Why are racist statues falling in the West but rising in Bosnia?

Many still believe playwright Handke did not deserve the Nobel Prize for Literature, but plans for a statue of the Austrian have now crossed the line.

Bosnian war survivors protest Peter Handke’s Nobel prize win.
AP

Bosnian war survivors protest Peter Handke’s Nobel prize win.

Controversial Nobel Prize winner for Literature, Peter Handke, will soon see a statue erected in his honour in the city of Banja Luka in Bosnia and Herzegovina.

Most Bosnian cities have declared Handke a persona non grata over his support for the late Serbian President, Slobodan Milosevic, who died in prison in the Hague just months before the conclusion of his four year trial for war crimes.

The city of Banja Luka, however, is in the Serb-dominated entity of Srpska, where the Nobel Prize winner is not regarded as controversial.

“For Bosnians, this is an insult,” says Dr Hikmet Karcic, a genocide scholar in Sarajevo.

“Serb nationalists and in this case the Banja Luka authorities will endorse anyone who is a supporter of historical revisionism,” added Karcic, speaking to TRT World.

When the playwright and novelist won the prestigious award in 2019, many of his contemporaries described it as a “troubling choice” given the authors “shocking ethical blindness.”

A lack of moral compass had led Handke to make statements about Bosnian Muslims killing themselves in Sarajevo so as to lay the blame at Serbia’s door. With regards to the Srebrenica genocide, in which Serb forces systematically killed more than 8,000 Muslim men and boys, Handke believed both sides were to blame.

In the Serb-dominated region of Srpska, however, a different perspective has evolved, which is out of sync with the widely accepted facts of what unfolded during the Bosnian war of 1992-1995.

“When the Handke affair was occurring, the Banja Luka authorities recommended him to be named honorary citizen. So this is just a natural sequence of events and genocide denial,” says Karcic.

Reactions on social media by Bosnians have made clear that such a statute would be unwelcome. 
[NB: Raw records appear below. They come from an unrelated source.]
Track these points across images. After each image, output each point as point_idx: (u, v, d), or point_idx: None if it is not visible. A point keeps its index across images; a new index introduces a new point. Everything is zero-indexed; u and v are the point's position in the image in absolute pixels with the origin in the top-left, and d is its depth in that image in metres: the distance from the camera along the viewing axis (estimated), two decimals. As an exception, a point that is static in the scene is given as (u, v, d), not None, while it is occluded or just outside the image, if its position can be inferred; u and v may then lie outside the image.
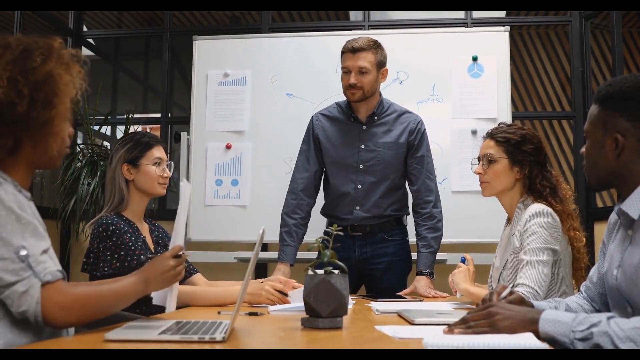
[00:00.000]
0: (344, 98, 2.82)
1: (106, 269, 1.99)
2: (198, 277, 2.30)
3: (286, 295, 2.05)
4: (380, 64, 2.70)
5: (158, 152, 2.20)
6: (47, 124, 1.28)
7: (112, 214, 2.11)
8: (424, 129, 2.79)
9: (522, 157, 2.04)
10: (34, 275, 1.18)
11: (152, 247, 2.17)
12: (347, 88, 2.69)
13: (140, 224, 2.17)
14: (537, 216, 1.94)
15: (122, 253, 1.99)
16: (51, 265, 1.22)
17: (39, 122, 1.27)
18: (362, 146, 2.75)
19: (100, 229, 2.03)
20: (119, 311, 1.31)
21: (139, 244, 2.05)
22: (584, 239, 2.02)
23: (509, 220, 2.15)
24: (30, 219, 1.23)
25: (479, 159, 2.15)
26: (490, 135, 2.12)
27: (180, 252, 1.50)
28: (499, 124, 2.16)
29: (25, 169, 1.33)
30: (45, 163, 1.37)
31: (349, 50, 2.67)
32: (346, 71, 2.69)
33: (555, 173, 2.12)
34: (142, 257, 2.01)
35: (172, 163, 2.28)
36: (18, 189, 1.29)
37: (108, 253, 2.00)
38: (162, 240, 2.24)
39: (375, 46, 2.69)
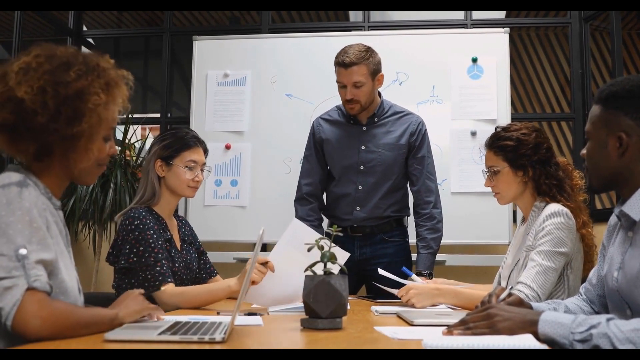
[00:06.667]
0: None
1: (122, 262, 1.97)
2: (217, 279, 2.27)
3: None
4: (375, 73, 2.65)
5: (195, 154, 2.15)
6: (72, 139, 1.28)
7: (142, 207, 2.08)
8: (425, 130, 2.79)
9: (522, 161, 2.02)
10: (24, 277, 1.15)
11: (178, 244, 2.15)
12: (346, 102, 2.68)
13: (169, 221, 2.15)
14: (554, 216, 1.92)
15: (141, 249, 1.96)
16: (44, 276, 1.19)
17: (61, 136, 1.27)
18: (363, 147, 2.75)
19: (127, 221, 2.00)
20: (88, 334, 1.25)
21: (160, 242, 2.01)
22: (593, 235, 2.01)
23: (524, 219, 2.13)
24: (42, 226, 1.22)
25: (485, 171, 2.12)
26: (488, 145, 2.10)
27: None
28: (495, 128, 2.13)
29: (58, 178, 1.34)
30: (75, 177, 1.37)
31: (341, 65, 2.61)
32: (342, 86, 2.66)
33: (562, 162, 2.09)
34: (159, 255, 1.97)
35: (210, 168, 2.24)
36: (48, 196, 1.30)
37: (127, 246, 1.97)
38: (188, 238, 2.23)
39: (367, 56, 2.61)
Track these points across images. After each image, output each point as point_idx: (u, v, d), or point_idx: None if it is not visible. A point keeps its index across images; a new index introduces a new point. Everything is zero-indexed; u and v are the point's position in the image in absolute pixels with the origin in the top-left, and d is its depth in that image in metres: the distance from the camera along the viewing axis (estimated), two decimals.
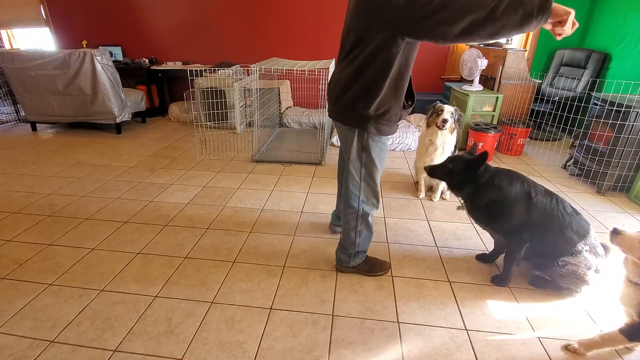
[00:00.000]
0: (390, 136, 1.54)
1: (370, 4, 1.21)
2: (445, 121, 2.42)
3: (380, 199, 1.71)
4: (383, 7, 1.17)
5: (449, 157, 1.82)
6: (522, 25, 1.04)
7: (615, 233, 1.27)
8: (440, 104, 2.51)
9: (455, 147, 2.62)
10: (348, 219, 1.70)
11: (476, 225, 2.32)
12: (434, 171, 1.84)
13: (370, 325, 1.54)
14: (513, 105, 3.77)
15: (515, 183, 1.65)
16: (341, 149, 1.65)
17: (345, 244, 1.77)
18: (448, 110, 2.45)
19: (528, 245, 1.66)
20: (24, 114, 4.35)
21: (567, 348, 1.43)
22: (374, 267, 1.83)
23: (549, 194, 1.65)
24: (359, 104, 1.38)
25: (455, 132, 2.54)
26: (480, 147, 3.40)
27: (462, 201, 1.80)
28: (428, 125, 2.55)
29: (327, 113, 1.60)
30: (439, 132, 2.48)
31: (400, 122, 1.53)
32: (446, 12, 1.05)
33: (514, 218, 1.64)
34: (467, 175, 1.70)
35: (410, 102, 1.49)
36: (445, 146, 2.52)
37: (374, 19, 1.21)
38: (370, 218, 1.70)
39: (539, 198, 1.62)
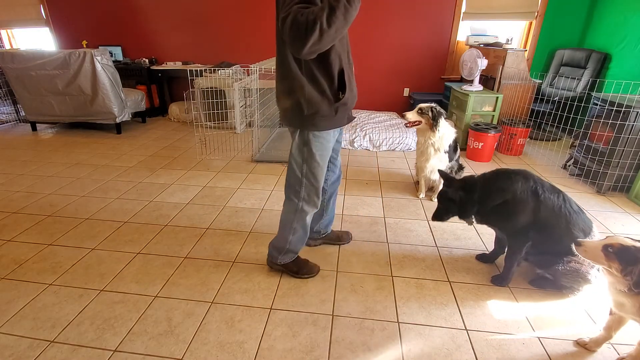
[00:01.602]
0: (331, 131, 1.55)
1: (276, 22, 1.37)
2: (404, 117, 2.51)
3: (321, 199, 1.69)
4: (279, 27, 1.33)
5: (439, 197, 1.82)
6: (348, 19, 1.18)
7: (577, 244, 1.24)
8: (420, 105, 2.52)
9: (455, 143, 2.61)
10: (286, 216, 1.71)
11: (477, 225, 2.32)
12: (441, 216, 1.82)
13: (370, 325, 1.54)
14: (513, 105, 3.77)
15: (516, 180, 1.64)
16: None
17: (278, 239, 1.78)
18: (417, 108, 2.49)
19: (530, 244, 1.66)
20: (24, 114, 4.35)
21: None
22: (301, 269, 1.83)
23: (556, 190, 1.64)
24: (292, 107, 1.48)
25: (446, 130, 2.51)
26: (480, 147, 3.41)
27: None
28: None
29: None
30: (428, 131, 2.49)
31: (344, 114, 1.54)
32: (294, 39, 1.18)
33: (523, 216, 1.63)
34: (460, 200, 1.72)
35: (342, 94, 1.49)
36: (437, 145, 2.50)
37: (280, 40, 1.41)
38: (308, 218, 1.70)
39: (546, 195, 1.61)
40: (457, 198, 1.73)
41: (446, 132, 2.51)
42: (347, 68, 1.47)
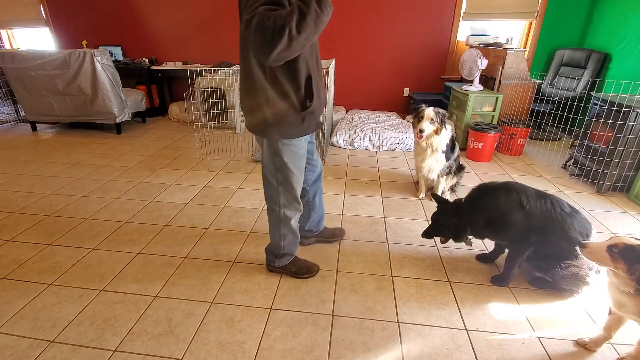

There is much discussion swirling around the world about the removal of statues that may have links to racially controversial history, but Srpska appears to be going in the opposite direction.

The Serbian sculptor, Bojan Mikulic, who has been commissioned for the Handke statue, was less circumspect than many of the critics.

“I was extremely glad when the proposal to work with this person arrived. I think it is the first big standing figure of Handke and it will be permanently placed in Banja Luka . Banja Luka will get an important landmark, I am sure time will show that we did a nice job for our city and its history," he said, speaking to a local media outlet.

In 2018, the region of Srpska erected a statue of Vitaly Churkin, the former Russian ambassador to the UN who vetoed a resolution condemning the Srebrenica massacre as genocide.

A petition was launched in October last year to lobby the committee that awarded the Nobel Prize to strip Handke of the accolade.

The petition has so far gathered more than 60,000 signatures with the petitioner arguing that 

“Peter Handke is an apologist for the “butcher of Balkans” Slobodan Milosevic. A person who defends such a monster does not deserve a simplest literary recognition let alone a Nobel Prize.”

In his book, “A Journey to the Rivers: Justice for Serbia”, Handke argued that the Western press had unfairly victimised Serbia as the aggressor in the Balkans.

When Slobodan Milosevic died in 2006, Handke attended his funeral and delivered a speech stating that he was close to the late dictator.

He later explained his decision by saying his presence was not aimed at eliciting a show of support, but to speak out against the people that had misrepresented Milosevic’s legacy.

Milosevic was indicted and charged with crimes against humanity, which also included deportation, forcible transfer, murder and persecutions on political, racial and religious grounds. Before his conviction, he died in prison.